* **PROBLEM REQUIREMENTS**:
Among the entries below, one stretch runs from the line that contains "X131124000Y-121660000D01*" through the line that contains "X136448794Y-87822489D01*". Repeat that stretch exactly, ends included, and only that.

* **SOURCE INFORMATION**:
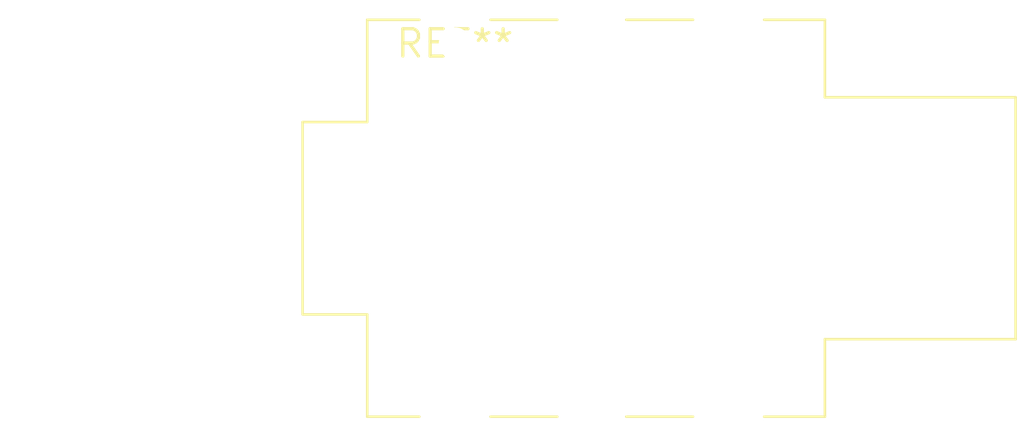
<source format=kicad_pcb>
(kicad_pcb (version 20240108) (generator pcbnew)

  (general
    (thickness 1.6)
  )

  (paper "A4")
  (layers
    (0 "F.Cu" signal)
    (31 "B.Cu" signal)
    (32 "B.Adhes" user "B.Adhesive")
    (33 "F.Adhes" user "F.Adhesive")
    (34 "B.Paste" user)
    (35 "F.Paste" user)
    (36 "B.SilkS" user "B.Silkscreen")
    (37 "F.SilkS" user "F.Silkscreen")
    (38 "B.Mask" user)
    (39 "F.Mask" user)
    (40 "Dwgs.User" user "User.Drawings")
    (41 "Cmts.User" user "User.Comments")
    (42 "Eco1.User" user "User.Eco1")
    (43 "Eco2.User" user "User.Eco2")
    (44 "Edge.Cuts" user)
    (45 "Margin" user)
    (46 "B.CrtYd" user "B.Courtyard")
    (47 "F.CrtYd" user "F.Courtyard")
    (48 "B.Fab" user)
    (49 "F.Fab" user)
    (50 "User.1" user)
    (51 "User.2" user)
    (52 "User.3" user)
    (53 "User.4" user)
    (54 "User.5" user)
    (55 "User.6" user)
    (56 "User.7" user)
    (57 "User.8" user)
    (58 "User.9" user)
  )

  (setup
    (pad_to_mask_clearance 0)
    (pcbplotparams
      (layerselection 0x00010fc_ffffffff)
      (plot_on_all_layers_selection 0x0000000_00000000)
      (disableapertmacros false)
      (usegerberextensions false)
      (usegerberattributes false)
      (usegerberadvancedattributes false)
      (creategerberjobfile false)
      (dashed_line_dash_ratio 12.000000)
      (dashed_line_gap_ratio 3.000000)
      (svgprecision 4)
      (plotframeref false)
      (viasonmask false)
      (mode 1)
      (useauxorigin false)
      (hpglpennumber 1)
      (hpglpenspeed 20)
      (hpglpendiameter 15.000000)
      (dxfpolygonmode false)
      (dxfimperialunits false)
      (dxfusepcbnewfont false)
      (psnegative false)
      (psa4output false)
      (plotreference false)
      (plotvalue false)
      (plotinvisibletext false)
      (sketchpadsonfab false)
      (subtractmaskfromsilk false)
      (outputformat 1)
      (mirror false)
      (drillshape 1)
      (scaleselection 1)
      (outputdirectory "")
    )
  )

  (net 0 "")

  (footprint "Jack_6.35mm_Neutrik_NMJ6HFD4_Horizontal" (layer "F.Cu") (at 0 0))

)

</source>
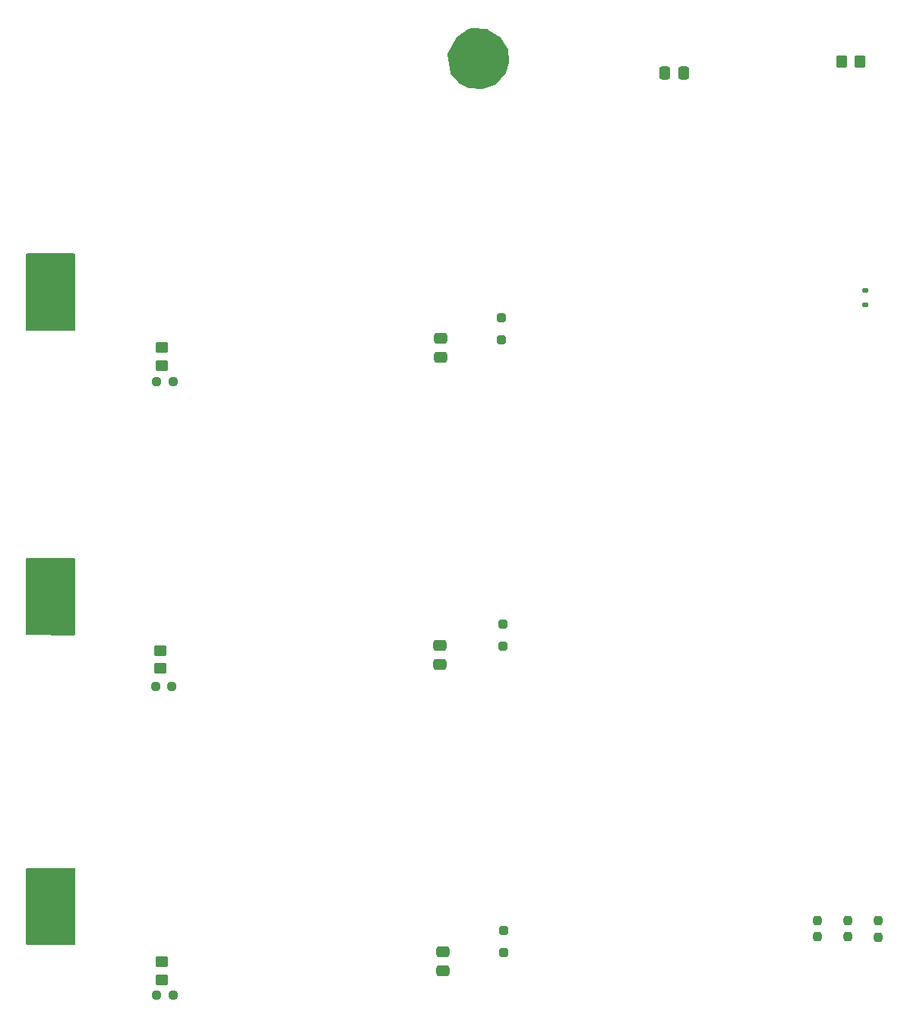
<source format=gbr>
%TF.GenerationSoftware,KiCad,Pcbnew,7.0.9*%
%TF.CreationDate,2024-01-15T08:13:50+05:30*%
%TF.ProjectId,controller_full6,636f6e74-726f-46c6-9c65-725f66756c6c,rev?*%
%TF.SameCoordinates,Original*%
%TF.FileFunction,Paste,Bot*%
%TF.FilePolarity,Positive*%
%FSLAX46Y46*%
G04 Gerber Fmt 4.6, Leading zero omitted, Abs format (unit mm)*
G04 Created by KiCad (PCBNEW 7.0.9) date 2024-01-15 08:13:50*
%MOMM*%
%LPD*%
G01*
G04 APERTURE LIST*
G04 Aperture macros list*
%AMRoundRect*
0 Rectangle with rounded corners*
0 $1 Rounding radius*
0 $2 $3 $4 $5 $6 $7 $8 $9 X,Y pos of 4 corners*
0 Add a 4 corners polygon primitive as box body*
4,1,4,$2,$3,$4,$5,$6,$7,$8,$9,$2,$3,0*
0 Add four circle primitives for the rounded corners*
1,1,$1+$1,$2,$3*
1,1,$1+$1,$4,$5*
1,1,$1+$1,$6,$7*
1,1,$1+$1,$8,$9*
0 Add four rect primitives between the rounded corners*
20,1,$1+$1,$2,$3,$4,$5,0*
20,1,$1+$1,$4,$5,$6,$7,0*
20,1,$1+$1,$6,$7,$8,$9,0*
20,1,$1+$1,$8,$9,$2,$3,0*%
G04 Aperture macros list end*
%ADD10RoundRect,0.250000X0.475000X-0.337500X0.475000X0.337500X-0.475000X0.337500X-0.475000X-0.337500X0*%
%ADD11RoundRect,0.237500X-0.237500X0.250000X-0.237500X-0.250000X0.237500X-0.250000X0.237500X0.250000X0*%
%ADD12RoundRect,0.250000X0.250000X-0.250000X0.250000X0.250000X-0.250000X0.250000X-0.250000X-0.250000X0*%
%ADD13RoundRect,0.237500X0.250000X0.237500X-0.250000X0.237500X-0.250000X-0.237500X0.250000X-0.237500X0*%
%ADD14RoundRect,0.250000X0.450000X-0.350000X0.450000X0.350000X-0.450000X0.350000X-0.450000X-0.350000X0*%
%ADD15RoundRect,0.250000X0.337500X0.475000X-0.337500X0.475000X-0.337500X-0.475000X0.337500X-0.475000X0*%
%ADD16RoundRect,0.140375X-0.200625X0.140375X-0.200625X-0.140375X0.200625X-0.140375X0.200625X0.140375X0*%
%ADD17RoundRect,0.138014X-0.202090X0.138013X-0.202090X-0.138013X0.202090X-0.138013X0.202090X0.138013X0*%
%ADD18RoundRect,0.250000X-0.350000X-0.450000X0.350000X-0.450000X0.350000X0.450000X-0.350000X0.450000X0*%
%ADD19RoundRect,0.250000X-0.475000X0.337500X-0.475000X-0.337500X0.475000X-0.337500X0.475000X0.337500X0*%
G04 APERTURE END LIST*
D10*
%TO.C,C26*%
X177200000Y-99297500D03*
X177200000Y-97222500D03*
%TD*%
D11*
%TO.C,R3*%
X225960000Y-162067500D03*
X225960000Y-163892500D03*
%TD*%
D12*
%TO.C,D6*%
X184160000Y-131497724D03*
X184160000Y-128997724D03*
%TD*%
D13*
%TO.C,R11*%
X147362500Y-170370000D03*
X145537500Y-170370000D03*
%TD*%
D14*
%TO.C,R23*%
X145980000Y-131980000D03*
X145980000Y-133980000D03*
%TD*%
D15*
%TO.C,C43*%
X204257500Y-67680000D03*
X202182500Y-67680000D03*
%TD*%
D16*
%TO.C,Z2*%
X224510000Y-91830000D03*
D17*
X224510000Y-93476778D03*
%TD*%
D11*
%TO.C,R1*%
X219170000Y-162027500D03*
X219170000Y-163852500D03*
%TD*%
D10*
%TO.C,C56*%
X177130000Y-131412500D03*
X177130000Y-133487500D03*
%TD*%
D18*
%TO.C,R21*%
X221920000Y-66360000D03*
X223920000Y-66360000D03*
%TD*%
D14*
%TO.C,R22*%
X146160000Y-168610000D03*
X146160000Y-166610000D03*
%TD*%
D13*
%TO.C,R19*%
X147392500Y-101990000D03*
X145567500Y-101990000D03*
%TD*%
D19*
%TO.C,C57*%
X177482556Y-165559944D03*
X177482556Y-167634944D03*
%TD*%
D12*
%TO.C,D9*%
X183970000Y-97383750D03*
X183970000Y-94883750D03*
%TD*%
%TO.C,D3*%
X184192556Y-165617444D03*
X184192556Y-163117444D03*
%TD*%
D14*
%TO.C,R24*%
X146160000Y-100250000D03*
X146160000Y-98250000D03*
%TD*%
D11*
%TO.C,R2*%
X222610000Y-162010000D03*
X222610000Y-163835000D03*
%TD*%
D13*
%TO.C,R14*%
X147242500Y-135970000D03*
X145417500Y-135970000D03*
%TD*%
G36*
X136423039Y-121679685D02*
G01*
X136468794Y-121732489D01*
X136480000Y-121784000D01*
X136480000Y-130135546D01*
X136460315Y-130202585D01*
X136407511Y-130248340D01*
X136355547Y-130259545D01*
X131123547Y-130240450D01*
X131056580Y-130220521D01*
X131011018Y-130167550D01*
X131000000Y-130116451D01*
X131000000Y-121784000D01*
X131019685Y-121716961D01*
X131072489Y-121671206D01*
X131124000Y-121660000D01*
X136356000Y-121660000D01*
X136423039Y-121679685D01*
G37*
G36*
X136433039Y-156209685D02*
G01*
X136478794Y-156262489D01*
X136490000Y-156314000D01*
X136490000Y-164665546D01*
X136470315Y-164732585D01*
X136417511Y-164778340D01*
X136365547Y-164789545D01*
X131133547Y-164770450D01*
X131066580Y-164750521D01*
X131021018Y-164697550D01*
X131010000Y-164646451D01*
X131010000Y-156314000D01*
X131029685Y-156246961D01*
X131082489Y-156201206D01*
X131134000Y-156190000D01*
X136366000Y-156190000D01*
X136433039Y-156209685D01*
G37*
G36*
X136403039Y-87769685D02*
G01*
X136448794Y-87822489D01*
X136460000Y-87874000D01*
X136460000Y-96225546D01*
X136440315Y-96292585D01*
X136387511Y-96338340D01*
X136335547Y-96349545D01*
X131103547Y-96330450D01*
X131036580Y-96310521D01*
X130991018Y-96257550D01*
X130980000Y-96206451D01*
X130980000Y-87874000D01*
X130999685Y-87806961D01*
X131052489Y-87761206D01*
X131104000Y-87750000D01*
X136336000Y-87750000D01*
X136403039Y-87769685D01*
G37*
G36*
X182429024Y-62758307D02*
G01*
X182486527Y-62776077D01*
X183755510Y-63545157D01*
X183795501Y-63584076D01*
X184703617Y-64994554D01*
X184722818Y-65050133D01*
X184847688Y-66385280D01*
X184842617Y-66433703D01*
X184477453Y-67606069D01*
X184453835Y-67649157D01*
X183410733Y-68885426D01*
X183359938Y-68921402D01*
X181964964Y-69450530D01*
X181913347Y-69458354D01*
X180348938Y-69361786D01*
X180294855Y-69345569D01*
X179188877Y-68710833D01*
X179155940Y-68683383D01*
X178312504Y-67686596D01*
X178284640Y-67625571D01*
X177966357Y-65580845D01*
X177975496Y-65511576D01*
X177979420Y-65503512D01*
X178936698Y-63704990D01*
X178972830Y-63663257D01*
X180132373Y-62812926D01*
X180170982Y-62793880D01*
X180609665Y-62665930D01*
X180651151Y-62661155D01*
X182429024Y-62758307D01*
G37*
M02*

</source>
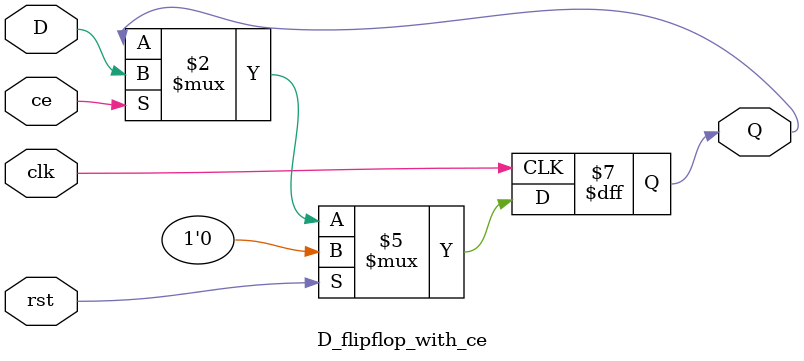
<source format=v>
`timescale 1ns / 1ps


module D_flipflop_with_ce(
    input clk,
    input rst,
    input ce,
    input D,
    output reg Q
    );
    
    always @(posedge clk) begin
        if (rst) begin
            Q <= 1'b0;
        end else if (ce) begin
            Q <= D;
        end
    end
    
endmodule

</source>
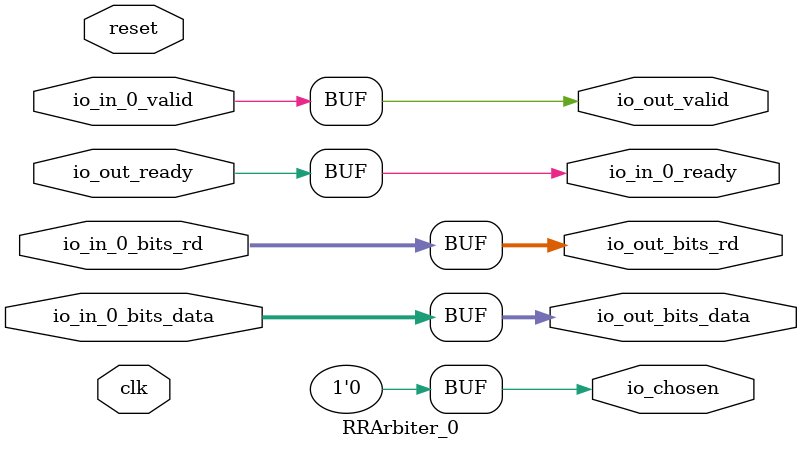
<source format=v>
module RRArbiter_0(	// /tmp/tmp.xnHLggmaJv/11395_OpenABC_leaf_level_verilog_gf12_coyote_RRArbiter_0.cleaned.mlir:2:3
  input         clk,	// /tmp/tmp.xnHLggmaJv/11395_OpenABC_leaf_level_verilog_gf12_coyote_RRArbiter_0.cleaned.mlir:2:29
                reset,	// /tmp/tmp.xnHLggmaJv/11395_OpenABC_leaf_level_verilog_gf12_coyote_RRArbiter_0.cleaned.mlir:2:43
                io_in_0_valid,	// /tmp/tmp.xnHLggmaJv/11395_OpenABC_leaf_level_verilog_gf12_coyote_RRArbiter_0.cleaned.mlir:2:59
  input  [4:0]  io_in_0_bits_rd,	// /tmp/tmp.xnHLggmaJv/11395_OpenABC_leaf_level_verilog_gf12_coyote_RRArbiter_0.cleaned.mlir:2:83
  input  [63:0] io_in_0_bits_data,	// /tmp/tmp.xnHLggmaJv/11395_OpenABC_leaf_level_verilog_gf12_coyote_RRArbiter_0.cleaned.mlir:2:109
  input         io_out_ready,	// /tmp/tmp.xnHLggmaJv/11395_OpenABC_leaf_level_verilog_gf12_coyote_RRArbiter_0.cleaned.mlir:2:138
  output        io_in_0_ready,	// /tmp/tmp.xnHLggmaJv/11395_OpenABC_leaf_level_verilog_gf12_coyote_RRArbiter_0.cleaned.mlir:2:162
                io_out_valid,	// /tmp/tmp.xnHLggmaJv/11395_OpenABC_leaf_level_verilog_gf12_coyote_RRArbiter_0.cleaned.mlir:2:186
  output [4:0]  io_out_bits_rd,	// /tmp/tmp.xnHLggmaJv/11395_OpenABC_leaf_level_verilog_gf12_coyote_RRArbiter_0.cleaned.mlir:2:209
  output [63:0] io_out_bits_data,	// /tmp/tmp.xnHLggmaJv/11395_OpenABC_leaf_level_verilog_gf12_coyote_RRArbiter_0.cleaned.mlir:2:234
  output        io_chosen	// /tmp/tmp.xnHLggmaJv/11395_OpenABC_leaf_level_verilog_gf12_coyote_RRArbiter_0.cleaned.mlir:2:262
);

  assign io_in_0_ready = io_out_ready;	// /tmp/tmp.xnHLggmaJv/11395_OpenABC_leaf_level_verilog_gf12_coyote_RRArbiter_0.cleaned.mlir:4:5
  assign io_out_valid = io_in_0_valid;	// /tmp/tmp.xnHLggmaJv/11395_OpenABC_leaf_level_verilog_gf12_coyote_RRArbiter_0.cleaned.mlir:4:5
  assign io_out_bits_rd = io_in_0_bits_rd;	// /tmp/tmp.xnHLggmaJv/11395_OpenABC_leaf_level_verilog_gf12_coyote_RRArbiter_0.cleaned.mlir:4:5
  assign io_out_bits_data = io_in_0_bits_data;	// /tmp/tmp.xnHLggmaJv/11395_OpenABC_leaf_level_verilog_gf12_coyote_RRArbiter_0.cleaned.mlir:4:5
  assign io_chosen = 1'h0;	// /tmp/tmp.xnHLggmaJv/11395_OpenABC_leaf_level_verilog_gf12_coyote_RRArbiter_0.cleaned.mlir:3:14, :4:5
endmodule


</source>
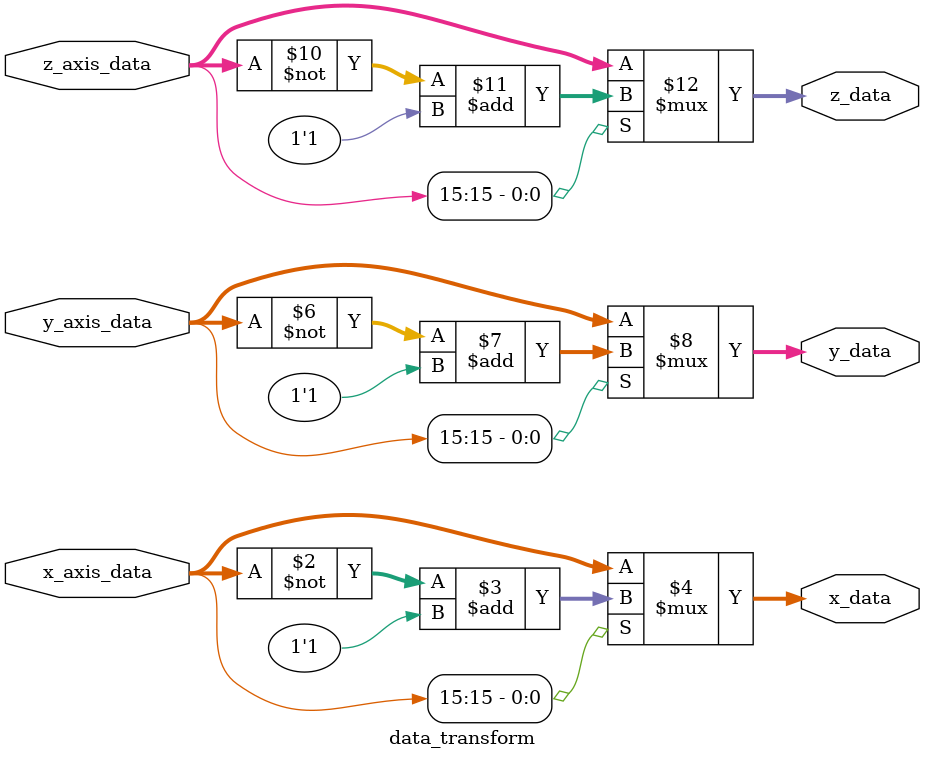
<source format=v>
module data_transform (
    input [15:0] x_axis_data,
    input [15:0] y_axis_data,
    input [15:0] z_axis_data,
    output [15:0] x_data,
    output [15:0] y_data,
    output [15:0] z_data
);

    assign x_data = (x_axis_data[15] == 1'b1) ? ((~(x_axis_data))+1'b1) : x_axis_data;
    assign y_data = (y_axis_data[15] == 1'b1) ? ((~(y_axis_data))+1'b1) : y_axis_data;
    assign z_data = (z_axis_data[15] == 1'b1) ? ((~(z_axis_data))+1'b1) : z_axis_data;
    
endmodule
</source>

* **EXPECTED ANSWER**:
X131124000Y-121660000D01*
X136356000Y-121660000D01*
X136423039Y-121679685D01*
G37*
G36*
X136433039Y-156209685D02*
G01*
X136478794Y-156262489D01*
X136490000Y-156314000D01*
X136490000Y-164665546D01*
X136470315Y-164732585D01*
X136417511Y-164778340D01*
X136365547Y-164789545D01*
X131133547Y-164770450D01*
X131066580Y-164750521D01*
X131021018Y-164697550D01*
X131010000Y-164646451D01*
X131010000Y-156314000D01*
X131029685Y-156246961D01*
X131082489Y-156201206D01*
X131134000Y-156190000D01*
X136366000Y-156190000D01*
X136433039Y-156209685D01*
G37*
G36*
X136403039Y-87769685D02*
G01*
X136448794Y-87822489D01*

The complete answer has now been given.